The Syria depicted in City of Jasmine is a country in the grip of the secret services, where women and dissidents are silenced (“She’s full of unsaid words and she knows she’ll never speak them, not as long as Bashar al-Assad and his accursed family are in power”), where propaganda is the only news and no-one offers aid (“The state TV stations repeat the tale of alleged terrorists and show images of martyrs who died for Assad’s glory. The West does nothing, still nothing”). It is a challenge, a wake-up call, a reminder not to be complacent, not to think we know about something just because we have seen a version of it on the news.

Grjasnowa’s subjects are neither downtrodden nor disadvantaged; their lives when we meet them are far removed from western depictions of refugees. Amal is from a wealthy family and works as an actress, but opposing the state makes everyone equal in persecution (though her father’s money and contacts ensure that she is released when detained), and indeed Grjasnowa sheds light on the status of those who make it beyond their own borders: “It’s the middle classes escaping; the poor remain behind in the refugee camps. It’s the people who once hoped for more from life than simply reaching a safe country, who once had ambitions and a future.” Yet this does not make City of Jasmine a story of privilege, but rather adds a thought-provoking, human dimension, as Amal cannot cope with being seen as a refugee, someone with nothing to her name except all the labels that come along with the situation into which she has been forced: “She hates being seen as a Muslim and a scrounger and she hates herself. The world has invented a new race – the race of refugees, Flüchtlinge, Muslims or newcomers. The condescension is palpable in every breath.”

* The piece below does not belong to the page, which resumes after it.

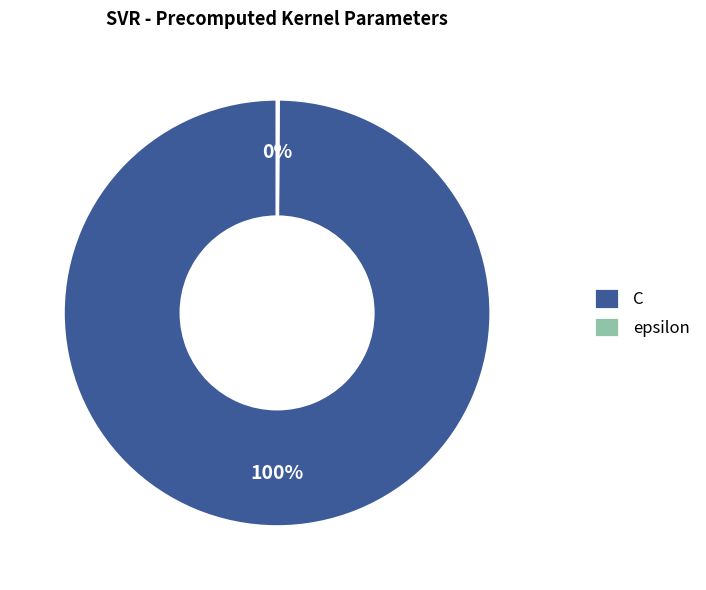

The C slice represents 90% of the pie. True or false?

False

This presentation forces us out of sanctimonious preconceptions and facile prejudices: the indictment is not only of the Syrian regime, but also of the way in which the west views the crisis and the people affected by it. Amal’s fate is loosely entwined with that of Hammoudi, a young doctor with a bright future. Hammoudi returns to Syria to renew his passport before taking up a prestigious job as a surgeon in Paris’s most elite hospital, and finds himself trapped in a bureaucratic nightmare, unable to leave his country even though his life is elsewhere. One of France’s most promising surgeons, he becomes an illegal war doctor, and when he is forced to flee to the west he becomes a refugee too, despite the life he already had in Paris.

I always try to avoid spoilers, so I can’t tell you how City of Jasmine ends and the twist that moved me most; I can only recommend that you read it for yourself. I’m careful not to over-use the adjective “heartbreaking” – it comes too easily and can mean so little if bandied around. But this story truly merits the word “heartbreaking” – beautifully written, sensitively translated, a unique and welcome perspective on the refugee crisis. I loved every page of this book, and I highly recommend it.